Problem A:
Answer the following questions using the abstract on cross flow in the AHWR rod bundle:
(i) How many fuel rods does the AHWR fuel bundle contain?
(ii) Under what conditions were the cross-flow tests carried out?
(iii) In which journal volume and number does the paper appear?
Problem B: From the abstract on cross flow in the AHWR rod bundle, return everything from "M. P. Sharma, A." down to "and Francis Online.", copied word for word.

Page extract:

○ ○ ○ ○ ○

M. P. Sharma, A. K. Nayak
Nuclear Science and Engineering | Volume 188 | Number 2 | November 2017 | Pages 175-186
Technical Paper | doi.org/10.1080/00295639.2017.1339539
Articles are hosted by Taylor and Francis Online.
The Advanced Heavy Water Reactor (AHWR) is a vertical pressure tube–type, heavy water–moderated, and boiling light water–cooled natural-circulation–based reactor. The fuel bundle of AHWR contains 54 fuel rods arranged in three concentric rings of 12, 18, and 24 fuel rods. This fuel bundle is divided into a number of imaginary interacting flow passages called subchannels. Transition from a single-phase to a two-phase flow condition occurs in the reactor rod bundle with an increase in power. Predicting the thermal margin of the reactor has necessitated determining the diversion cross flow of coolant among these subchannels under two-phase flow. Thus, it is vital to evaluate cross flow between subchannels of the AHWR rod bundle. In this paper, experiments were carried out to investigate the diversion cross-flow phenomena for single- and two-phase flow in the simulated subchannels of the reactor. The size of the rod and the pitch in the test were the same as that of the actual rod bundle in the prototype. The cross-flow tests were carried out at atmospheric condition without adding heat. In addition, the capability of the existing correlation is also checked to predict the cross-flow resistance coefficient, and it is found that none of these models accurately predict the measured cross-flow resistance coefficient for the AHWR rod bundle. In view of this, a new model applicable to AHWR has been presented that predicts the cross-flow resistance coefficient quite accurately.

○ ○ ○ ○ ○

Human keypoint data
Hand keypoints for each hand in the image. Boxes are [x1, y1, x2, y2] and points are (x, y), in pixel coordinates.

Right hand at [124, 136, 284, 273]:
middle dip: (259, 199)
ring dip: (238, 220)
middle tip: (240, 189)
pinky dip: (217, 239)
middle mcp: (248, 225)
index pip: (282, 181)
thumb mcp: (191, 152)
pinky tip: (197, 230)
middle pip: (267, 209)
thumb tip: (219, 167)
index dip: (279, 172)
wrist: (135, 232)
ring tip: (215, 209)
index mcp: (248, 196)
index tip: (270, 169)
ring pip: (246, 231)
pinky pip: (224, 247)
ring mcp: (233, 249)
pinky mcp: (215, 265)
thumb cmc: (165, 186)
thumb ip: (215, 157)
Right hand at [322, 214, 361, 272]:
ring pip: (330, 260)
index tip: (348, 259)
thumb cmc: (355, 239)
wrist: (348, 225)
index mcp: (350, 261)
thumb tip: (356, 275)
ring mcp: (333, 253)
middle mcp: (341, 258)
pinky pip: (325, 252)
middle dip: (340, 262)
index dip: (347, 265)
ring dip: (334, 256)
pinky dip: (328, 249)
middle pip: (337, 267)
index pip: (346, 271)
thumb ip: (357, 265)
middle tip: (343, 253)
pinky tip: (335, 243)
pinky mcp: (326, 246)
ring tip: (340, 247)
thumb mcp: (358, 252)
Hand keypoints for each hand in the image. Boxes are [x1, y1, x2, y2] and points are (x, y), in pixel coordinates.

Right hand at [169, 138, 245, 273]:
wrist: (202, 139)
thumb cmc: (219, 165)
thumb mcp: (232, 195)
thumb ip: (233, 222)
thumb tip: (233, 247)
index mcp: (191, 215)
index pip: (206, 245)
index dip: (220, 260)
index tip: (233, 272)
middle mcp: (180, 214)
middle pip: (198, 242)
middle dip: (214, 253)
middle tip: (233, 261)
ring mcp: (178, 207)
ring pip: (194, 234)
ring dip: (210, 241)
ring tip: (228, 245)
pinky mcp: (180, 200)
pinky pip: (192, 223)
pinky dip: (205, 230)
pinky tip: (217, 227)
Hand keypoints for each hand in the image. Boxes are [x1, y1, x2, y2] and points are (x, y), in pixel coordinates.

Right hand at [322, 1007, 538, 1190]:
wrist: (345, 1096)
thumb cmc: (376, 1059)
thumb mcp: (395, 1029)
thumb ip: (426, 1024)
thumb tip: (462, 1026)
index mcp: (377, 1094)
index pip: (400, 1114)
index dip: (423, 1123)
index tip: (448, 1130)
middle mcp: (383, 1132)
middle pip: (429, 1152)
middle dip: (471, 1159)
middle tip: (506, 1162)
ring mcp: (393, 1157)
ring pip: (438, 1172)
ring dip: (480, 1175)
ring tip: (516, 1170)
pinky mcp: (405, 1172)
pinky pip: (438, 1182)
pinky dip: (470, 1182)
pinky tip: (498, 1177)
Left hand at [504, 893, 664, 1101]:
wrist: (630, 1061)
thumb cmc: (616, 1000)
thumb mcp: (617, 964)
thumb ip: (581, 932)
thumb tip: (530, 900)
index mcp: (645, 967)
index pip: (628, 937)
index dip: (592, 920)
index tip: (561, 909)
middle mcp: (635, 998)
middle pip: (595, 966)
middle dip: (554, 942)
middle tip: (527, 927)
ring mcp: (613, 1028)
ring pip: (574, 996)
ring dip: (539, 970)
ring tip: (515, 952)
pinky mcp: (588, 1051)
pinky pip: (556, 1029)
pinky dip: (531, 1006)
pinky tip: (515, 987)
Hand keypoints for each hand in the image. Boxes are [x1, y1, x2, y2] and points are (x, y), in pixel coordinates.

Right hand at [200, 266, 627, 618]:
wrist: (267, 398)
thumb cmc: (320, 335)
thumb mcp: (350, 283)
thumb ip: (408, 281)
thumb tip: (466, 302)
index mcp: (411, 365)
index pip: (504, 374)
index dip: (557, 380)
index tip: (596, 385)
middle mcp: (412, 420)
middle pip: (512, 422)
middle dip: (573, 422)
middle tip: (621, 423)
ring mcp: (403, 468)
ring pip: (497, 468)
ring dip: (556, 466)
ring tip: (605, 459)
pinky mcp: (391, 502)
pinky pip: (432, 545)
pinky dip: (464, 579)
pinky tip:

○ ○ ○ ○ ○

Task result A:
(i) 54 fuel rods, arranged in three concentric rings of 12, 18, and 24.
(ii) At atmospheric condition without adding heat.
(iii) Nuclear Science and Engineering, Volume 188, Number 2.

Task result B:
M. P. Sharma, A. K. Nayak
Nuclear Science and Engineering | Volume 188 | Number 2 | November 2017 | Pages 175-186
Technical Paper | doi.org/10.1080/00295639.2017.1339539
Articles are hosted by Taylor and Francis Online.